Stability of the Dask library

Dask is moving fast these days. Sometimes we break things as a result.

Historically this hasn’t been a problem, according to our survey last year most users were fairly happy with Dask’s stability.

However the last year has seen a lot of evolution of the project, which in turn causes code churn. This can cause friction for downstream users today, but also means more-than-incremental changes for the future. We’ve optimized a little bit for long-term growth over short-term stability.

Motivation for change

There are two structural things driving some of these changes:

An increase in computational scale
An increase in organizational scale

Computational Scale

Dask today is used across a wider range of problems, a more diverse set of hardware, and at larger scales more routinely than before.

Addressing this increase in scale across many dimensions has caused us to redesign Dask’s internal infrastructure in several ways.

We’ve changed how Dask graphs are represented and communicated to the scheduler
We’ve pulled out Dask’s internal state machines and made them more formalized
We’ve rewritten large chunks of the scheduler in Cython
We’ve overhauled how we serialize messages that go between all Dask servers
We’re now tracking memory with much finer granularity than we did before
… and more

We’ve been doing all of these internal changes with minimal impact to the myriad of downstream user communities (Xarray, Prefect, RAPIDS, XGBoost, …). This is largely due to those downstream developer communities, who help to identify, isolate, and work through the subtle tremors that occur on the surface when we make these subsurface shifts.

Organizational scale

Historically Dask’s core was maintained by a relatively small set of people, mostly at Anaconda. There were dozens of developers that worked on various dask-foo projects, but only a small group that thought about things like serialization, state machines, and so on. In particular I personally tracked every issue and knew the entire project. Whenever a potential conflict arose I was usually able to identify it early.

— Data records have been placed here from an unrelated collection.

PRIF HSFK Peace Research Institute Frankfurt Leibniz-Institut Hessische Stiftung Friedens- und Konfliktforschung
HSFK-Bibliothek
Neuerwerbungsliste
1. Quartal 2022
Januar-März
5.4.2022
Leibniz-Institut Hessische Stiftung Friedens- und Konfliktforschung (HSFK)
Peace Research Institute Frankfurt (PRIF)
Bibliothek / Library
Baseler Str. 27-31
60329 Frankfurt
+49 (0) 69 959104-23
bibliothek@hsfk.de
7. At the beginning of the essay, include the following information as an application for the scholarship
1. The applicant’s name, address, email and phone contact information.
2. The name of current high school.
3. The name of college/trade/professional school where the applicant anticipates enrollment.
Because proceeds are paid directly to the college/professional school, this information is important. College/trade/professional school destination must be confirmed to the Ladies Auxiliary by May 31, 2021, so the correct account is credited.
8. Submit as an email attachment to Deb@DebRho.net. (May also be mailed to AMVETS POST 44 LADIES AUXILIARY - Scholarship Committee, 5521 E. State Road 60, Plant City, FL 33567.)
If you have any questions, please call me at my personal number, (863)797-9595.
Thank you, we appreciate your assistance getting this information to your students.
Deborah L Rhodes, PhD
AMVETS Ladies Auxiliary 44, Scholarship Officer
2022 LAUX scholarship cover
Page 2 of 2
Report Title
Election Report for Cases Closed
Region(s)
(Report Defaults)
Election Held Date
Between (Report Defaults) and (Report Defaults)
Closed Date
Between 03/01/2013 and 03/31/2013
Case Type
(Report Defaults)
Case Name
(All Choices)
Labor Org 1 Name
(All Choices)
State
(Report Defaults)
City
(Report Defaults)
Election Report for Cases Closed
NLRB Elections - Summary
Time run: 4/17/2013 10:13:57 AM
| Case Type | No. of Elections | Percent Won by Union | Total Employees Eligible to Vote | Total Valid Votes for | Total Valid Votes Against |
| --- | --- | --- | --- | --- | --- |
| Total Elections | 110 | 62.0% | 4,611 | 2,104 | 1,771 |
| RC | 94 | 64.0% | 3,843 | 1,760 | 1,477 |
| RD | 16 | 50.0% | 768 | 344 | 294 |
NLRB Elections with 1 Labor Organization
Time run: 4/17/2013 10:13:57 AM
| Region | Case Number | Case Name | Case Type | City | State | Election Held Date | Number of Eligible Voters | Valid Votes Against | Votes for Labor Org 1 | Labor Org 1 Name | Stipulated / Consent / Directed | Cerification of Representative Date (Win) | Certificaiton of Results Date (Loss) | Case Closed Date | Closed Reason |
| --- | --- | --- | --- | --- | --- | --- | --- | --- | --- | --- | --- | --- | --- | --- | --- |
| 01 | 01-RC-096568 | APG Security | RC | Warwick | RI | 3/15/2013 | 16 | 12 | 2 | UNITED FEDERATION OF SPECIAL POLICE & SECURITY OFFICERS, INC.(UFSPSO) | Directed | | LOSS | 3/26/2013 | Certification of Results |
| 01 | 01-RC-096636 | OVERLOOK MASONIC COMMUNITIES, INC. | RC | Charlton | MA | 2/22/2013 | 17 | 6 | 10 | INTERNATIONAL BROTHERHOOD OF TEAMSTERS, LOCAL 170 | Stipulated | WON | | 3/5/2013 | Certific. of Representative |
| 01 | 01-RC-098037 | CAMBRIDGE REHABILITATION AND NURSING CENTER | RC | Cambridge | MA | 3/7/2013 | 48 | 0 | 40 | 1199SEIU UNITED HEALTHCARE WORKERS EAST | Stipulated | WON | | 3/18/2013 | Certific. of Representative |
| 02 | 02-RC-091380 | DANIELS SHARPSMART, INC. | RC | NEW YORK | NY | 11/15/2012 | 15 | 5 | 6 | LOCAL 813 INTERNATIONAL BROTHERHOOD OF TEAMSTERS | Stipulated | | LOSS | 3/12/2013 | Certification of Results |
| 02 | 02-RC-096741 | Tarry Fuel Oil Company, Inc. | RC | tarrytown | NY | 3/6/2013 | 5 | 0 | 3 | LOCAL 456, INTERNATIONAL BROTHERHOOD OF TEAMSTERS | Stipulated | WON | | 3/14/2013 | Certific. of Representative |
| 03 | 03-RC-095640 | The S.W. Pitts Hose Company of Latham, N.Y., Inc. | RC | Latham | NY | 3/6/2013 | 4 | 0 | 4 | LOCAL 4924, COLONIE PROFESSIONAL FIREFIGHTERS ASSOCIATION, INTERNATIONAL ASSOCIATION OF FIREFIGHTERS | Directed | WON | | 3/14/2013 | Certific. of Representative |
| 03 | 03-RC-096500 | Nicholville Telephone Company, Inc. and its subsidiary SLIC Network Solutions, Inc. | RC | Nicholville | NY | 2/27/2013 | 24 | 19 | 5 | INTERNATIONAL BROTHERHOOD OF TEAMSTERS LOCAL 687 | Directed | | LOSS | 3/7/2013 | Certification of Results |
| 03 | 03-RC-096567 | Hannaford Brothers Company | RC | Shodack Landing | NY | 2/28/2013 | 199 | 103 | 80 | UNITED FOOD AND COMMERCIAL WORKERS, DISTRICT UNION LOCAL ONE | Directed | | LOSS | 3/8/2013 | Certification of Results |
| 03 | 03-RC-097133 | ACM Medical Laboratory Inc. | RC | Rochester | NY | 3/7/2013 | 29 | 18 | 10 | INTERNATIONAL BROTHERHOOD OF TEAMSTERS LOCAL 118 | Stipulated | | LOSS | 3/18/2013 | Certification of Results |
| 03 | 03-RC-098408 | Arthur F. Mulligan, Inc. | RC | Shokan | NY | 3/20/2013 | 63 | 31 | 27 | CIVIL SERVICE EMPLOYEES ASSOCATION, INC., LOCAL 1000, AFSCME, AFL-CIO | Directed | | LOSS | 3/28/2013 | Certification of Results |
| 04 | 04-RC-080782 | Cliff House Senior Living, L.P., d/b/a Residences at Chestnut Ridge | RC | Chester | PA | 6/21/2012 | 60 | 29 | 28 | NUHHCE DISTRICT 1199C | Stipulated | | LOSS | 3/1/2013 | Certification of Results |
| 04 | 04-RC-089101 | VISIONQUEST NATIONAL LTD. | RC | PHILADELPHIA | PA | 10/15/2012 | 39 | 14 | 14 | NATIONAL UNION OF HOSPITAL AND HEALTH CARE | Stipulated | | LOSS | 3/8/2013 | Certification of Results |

This has all changed dramatically.

First, there are now several multi-company teams working on different parts of Dask internals.

Second, we’ve also taken some time to redesign parts of Dask internals to make them more maintainable. Dask scheduling is like a finely made clock. Historically parts of that clock were built and designed by individuals with a craftsman-like approach. Now we’re redesigning things with more of a group mindset. This results in more maintainable designs, but it also means that we’re taking apart the clock and putting it back together. It takes a little while to find all of the missing parts :)

How this affects you today

This all started around when we switched to Calendar Versioning at the end of last year (Dask version 2.30.1 rolled over into 2020.12.0 last December). You may have noticed

an increased sensitivity to version mismatches (as we change the Dask protocol different versions of Dask can no longer talk to each other well)
releases with stability issues (2020.12 was particularly rough)
tighter pinning between dask and distributed versions during releases

How this will affect you

We’ve merged in a PR to change the default behavior when moving high level graphs to the scheduler for Dask Dataframes. This should result in much less delay when submitting large computations and almost no delay in optimization. It also opens up a conduit for us to send a lot more semantic information to the scheduler about your computation, which can result in new visualizations and smarter scheduling in the future.

It will also probably break some things.

To be clear, all tests pass among Dask, distributed, xarray, prefect, rapids, and other downstream projects. We’ve done our homework here, but almost certainly we’ve missed something.

This is only one of several larger changes happening in the coming months. We appreciate your patience and your engagement as we make some of these larger shifts. For better or worse end users are the final testing suite :)